Cash Generation and Balance Sheet Strength
The company generated €6.5 million of cash flow in Q1, lifting total cash to €56 million, with around €51 million readily available to support operations and growth. Structural negative working capital remained at about €22 million, roughly 10% of last twelve‑month NGR, providing a recurring tailwind to cash generation and underpinning balance‑sheet resilience.
Rising Customer Acquisition Costs
Average customer acquisition cost increased to roughly €212 in Q1, rising both year over year and sequentially as marketing competition intensified. Management framed this as partly deliberate, driven by a pivot toward higher‑value players, but acknowledged that sustaining profitability will require continued gains in marketing efficiency.
Slight Dip in Spend per Active
Average monthly spend per active customer edged down to €117, about 1% below Q1 2025, reflecting the impact of a broader and more diversified user base.

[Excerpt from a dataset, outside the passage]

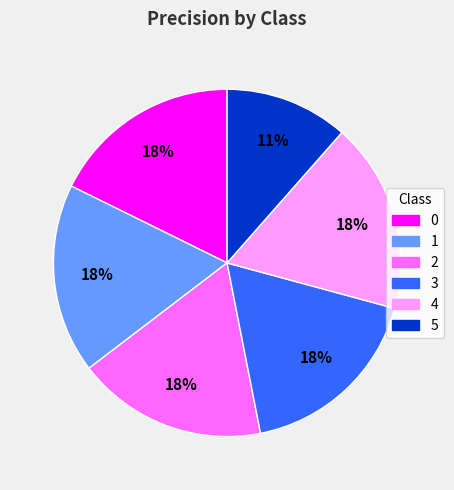

The 2 slice represents 18% of the pie. True or false?

True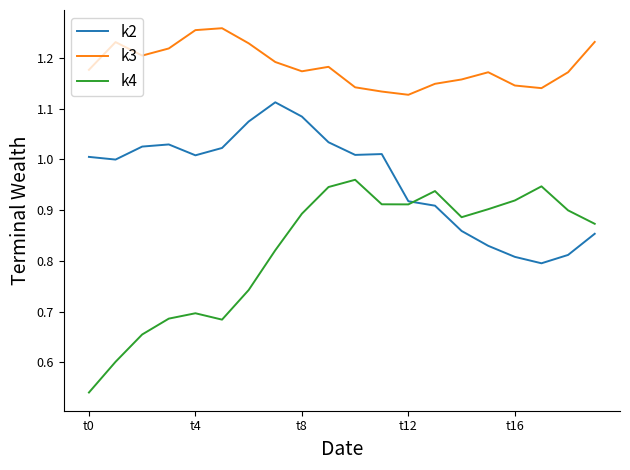

True or false: k3 and k4 cross at least once.

False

Executives suggested that while individual spend is marginally lower, the mix shift toward more customers and better‑quality cohorts supports healthier, more sustainable revenue over time.
Promotion Tightening Weighs on Mexico Actives
Despite strong year‑over‑year growth, Mexico saw a slight sequential decline in active customers compared with Q4 2025, a trend that continued into Q2 as promotional rules were tightened. Management described this as an intentional move to curb low‑quality “bonus hunters,” accepting short‑term active softness in exchange for improved customer quality and profitability.

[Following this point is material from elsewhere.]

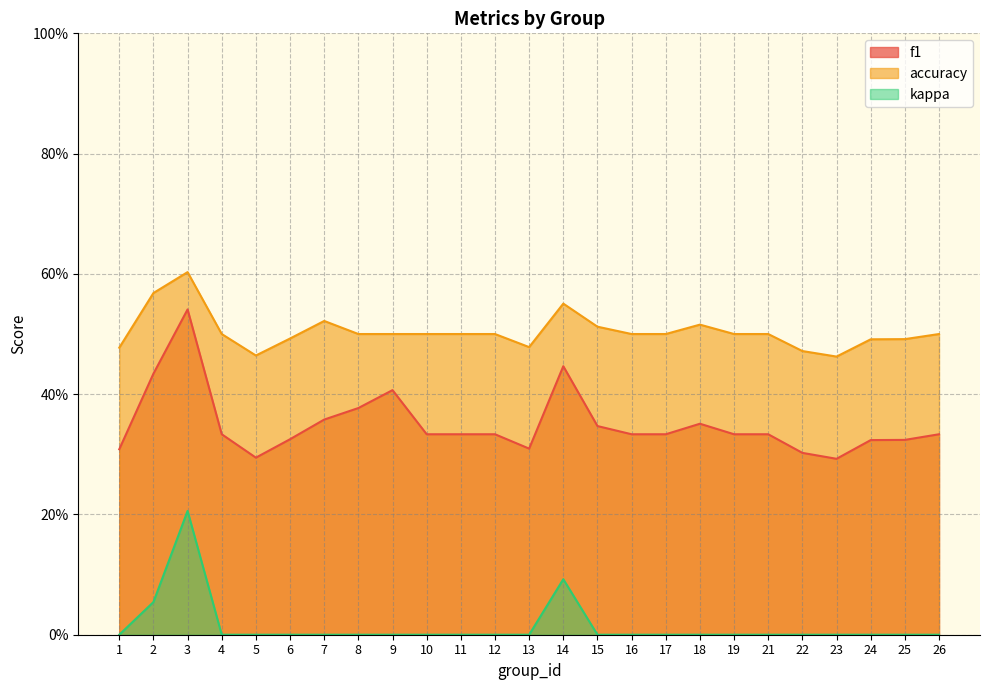

At which category is the sum across all series the highest?

3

Other Markets Stay Small and Volatile
Operations in Colombia, Panama and the City of Buenos Aires generated €4.4 million of NGR, remaining a relatively small yet volatile part of the group’s revenue mix. A recent tax change in Colombia has constrained new marketing investment, limiting near‑term growth prospects and reinforcing management’s focus on more profitable core markets.
Marketing Still Key to Double-Digit Margins
Management reiterated that sustaining double‑digit EBITDA margins depends on bringing marketing below roughly 30% of NGR over time. Given marketing’s discretionary and sizable nature, future margin expansion will hinge on either dialing back spending or extracting more value per euro invested, a balance investors will watch closely.
AI Adoption Still in Early Stages
The company reported limited use of artificial intelligence, largely confined to support areas such as customer service and advertising tools rather than core trading or operational systems. Executives cautioned that any meaningful benefits from AI may still be several quarters away, suggesting no immediate earnings uplift from these technologies.
Cash Mostly Working Capital and No Buybacks
While headline cash stands at €56 million, management noted that a significant portion is tied to working capital needs across markets and payment flows, tempering perceptions of excess liquidity. Despite having a buyback authorization in place through 2026, the company did not repurchase shares in Q1, choosing instead to prioritize operational flexibility.
Guidance and Outlook
Codere Online maintained its full‑year 2026 guidance for NGR of €235–245 million and adjusted EBITDA of €15–20 million, pointing to a strong Q1 and last twelve‑month figures already near the top of these ranges. Management plans to reassess the outlook after the first half if current trends persist, while downplaying the World Cup’s full‑year impact and emphasizing disciplined marketing and solid cash reserves.
Codere Online’s earnings call painted the picture of a business gaining traction, with double‑digit revenue growth, expanding actives and a clear step‑up in profitability. While higher acquisition costs, promotional tightening in Mexico and constrained smaller markets pose near‑term challenges, management’s confidence in its guidance and focus on marketing efficiency and cash discipline will be central to the stock’s narrative in the months ahead.